▸ Exercise brief
Find "X0144089Y0056055D01*" and "X0140451Y0055707D01*" in the records below. Copy the lines holding them and every line between, exactly, and no others.

▸ Source material
++++++

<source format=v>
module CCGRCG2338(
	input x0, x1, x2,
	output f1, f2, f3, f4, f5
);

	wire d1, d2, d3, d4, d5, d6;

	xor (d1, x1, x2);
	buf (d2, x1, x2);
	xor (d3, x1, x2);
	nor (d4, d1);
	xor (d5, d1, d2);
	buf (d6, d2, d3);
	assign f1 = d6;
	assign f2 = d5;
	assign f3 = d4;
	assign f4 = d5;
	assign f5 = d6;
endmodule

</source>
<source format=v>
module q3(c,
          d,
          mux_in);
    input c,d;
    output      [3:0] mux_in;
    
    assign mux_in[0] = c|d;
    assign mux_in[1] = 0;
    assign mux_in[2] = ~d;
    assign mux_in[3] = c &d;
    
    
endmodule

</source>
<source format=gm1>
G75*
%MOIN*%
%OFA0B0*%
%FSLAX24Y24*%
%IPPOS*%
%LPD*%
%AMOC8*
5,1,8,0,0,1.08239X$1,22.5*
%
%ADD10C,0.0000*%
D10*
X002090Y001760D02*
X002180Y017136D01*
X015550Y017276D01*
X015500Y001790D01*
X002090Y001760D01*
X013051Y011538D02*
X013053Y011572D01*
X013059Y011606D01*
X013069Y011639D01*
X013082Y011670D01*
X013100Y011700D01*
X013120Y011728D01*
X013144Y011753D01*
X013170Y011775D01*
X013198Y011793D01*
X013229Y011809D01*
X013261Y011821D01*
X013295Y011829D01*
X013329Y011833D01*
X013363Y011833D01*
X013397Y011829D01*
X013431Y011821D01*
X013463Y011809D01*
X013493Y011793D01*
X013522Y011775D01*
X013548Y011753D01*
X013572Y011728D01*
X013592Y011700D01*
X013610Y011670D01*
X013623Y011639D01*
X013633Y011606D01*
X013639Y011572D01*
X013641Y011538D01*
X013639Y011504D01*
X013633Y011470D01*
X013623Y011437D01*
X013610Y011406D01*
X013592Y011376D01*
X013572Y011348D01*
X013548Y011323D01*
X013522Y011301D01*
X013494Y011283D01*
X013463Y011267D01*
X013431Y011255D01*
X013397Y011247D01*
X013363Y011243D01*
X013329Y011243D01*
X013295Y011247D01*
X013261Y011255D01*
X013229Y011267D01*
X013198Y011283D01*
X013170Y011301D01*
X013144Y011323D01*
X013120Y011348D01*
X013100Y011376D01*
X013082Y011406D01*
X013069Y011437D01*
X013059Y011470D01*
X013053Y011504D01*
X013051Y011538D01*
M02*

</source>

++++++

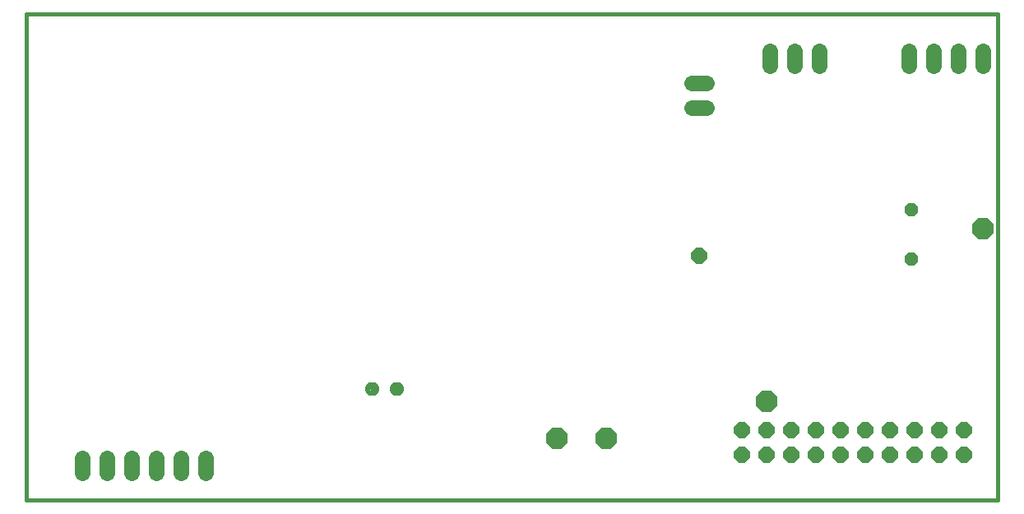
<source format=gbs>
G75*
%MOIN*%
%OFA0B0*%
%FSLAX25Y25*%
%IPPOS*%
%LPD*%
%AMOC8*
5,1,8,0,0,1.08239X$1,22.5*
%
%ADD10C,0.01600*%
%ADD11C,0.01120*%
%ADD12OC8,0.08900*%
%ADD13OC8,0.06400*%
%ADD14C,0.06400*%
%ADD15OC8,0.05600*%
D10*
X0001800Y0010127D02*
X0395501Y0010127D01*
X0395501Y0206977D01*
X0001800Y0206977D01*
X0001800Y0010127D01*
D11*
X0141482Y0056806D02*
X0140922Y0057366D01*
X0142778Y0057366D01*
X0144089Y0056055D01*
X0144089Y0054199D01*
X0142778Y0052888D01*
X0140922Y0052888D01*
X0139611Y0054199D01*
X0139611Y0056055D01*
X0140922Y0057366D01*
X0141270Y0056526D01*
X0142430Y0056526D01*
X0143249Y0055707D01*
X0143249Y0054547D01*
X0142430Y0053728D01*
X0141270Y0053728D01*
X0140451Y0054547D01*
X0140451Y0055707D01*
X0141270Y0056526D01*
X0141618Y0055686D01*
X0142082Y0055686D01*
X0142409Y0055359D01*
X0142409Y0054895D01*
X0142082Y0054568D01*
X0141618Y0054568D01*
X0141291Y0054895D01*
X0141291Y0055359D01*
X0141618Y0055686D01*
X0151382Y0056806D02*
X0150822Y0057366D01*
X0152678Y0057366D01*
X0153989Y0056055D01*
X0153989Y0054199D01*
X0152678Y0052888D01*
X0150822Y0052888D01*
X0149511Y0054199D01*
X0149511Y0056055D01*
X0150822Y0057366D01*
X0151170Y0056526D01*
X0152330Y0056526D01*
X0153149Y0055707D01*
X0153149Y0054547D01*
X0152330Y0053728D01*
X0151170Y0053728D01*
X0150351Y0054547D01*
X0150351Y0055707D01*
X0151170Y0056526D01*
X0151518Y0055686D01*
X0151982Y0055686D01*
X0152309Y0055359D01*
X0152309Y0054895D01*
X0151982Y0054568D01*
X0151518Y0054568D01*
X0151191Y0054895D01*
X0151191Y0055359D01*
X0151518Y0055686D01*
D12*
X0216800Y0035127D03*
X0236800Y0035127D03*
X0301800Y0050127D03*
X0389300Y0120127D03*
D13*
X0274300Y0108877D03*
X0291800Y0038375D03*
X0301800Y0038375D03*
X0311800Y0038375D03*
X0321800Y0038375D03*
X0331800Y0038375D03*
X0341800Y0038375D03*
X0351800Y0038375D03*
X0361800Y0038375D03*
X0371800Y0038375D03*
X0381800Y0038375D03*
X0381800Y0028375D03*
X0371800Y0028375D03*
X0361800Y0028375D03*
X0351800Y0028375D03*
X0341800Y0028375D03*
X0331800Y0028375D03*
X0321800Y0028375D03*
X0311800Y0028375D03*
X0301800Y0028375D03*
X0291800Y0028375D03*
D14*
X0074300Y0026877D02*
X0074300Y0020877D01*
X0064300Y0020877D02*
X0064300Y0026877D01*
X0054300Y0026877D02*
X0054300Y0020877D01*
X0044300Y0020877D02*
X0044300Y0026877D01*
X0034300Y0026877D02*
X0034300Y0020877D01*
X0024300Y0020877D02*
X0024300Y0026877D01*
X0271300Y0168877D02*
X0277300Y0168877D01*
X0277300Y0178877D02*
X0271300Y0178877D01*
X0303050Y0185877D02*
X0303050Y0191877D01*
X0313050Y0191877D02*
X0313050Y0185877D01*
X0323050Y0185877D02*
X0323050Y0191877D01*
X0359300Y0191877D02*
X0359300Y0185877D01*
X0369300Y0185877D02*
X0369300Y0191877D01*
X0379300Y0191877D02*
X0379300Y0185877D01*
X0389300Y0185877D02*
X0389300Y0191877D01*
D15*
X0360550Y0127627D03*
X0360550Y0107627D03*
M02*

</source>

++++++

▸ Finished task
X0144089Y0056055D01*
X0144089Y0054199D01*
X0142778Y0052888D01*
X0140922Y0052888D01*
X0139611Y0054199D01*
X0139611Y0056055D01*
X0140922Y0057366D01*
X0141270Y0056526D01*
X0142430Y0056526D01*
X0143249Y0055707D01*
X0143249Y0054547D01*
X0142430Y0053728D01*
X0141270Y0053728D01*
X0140451Y0054547D01*
X0140451Y0055707D01*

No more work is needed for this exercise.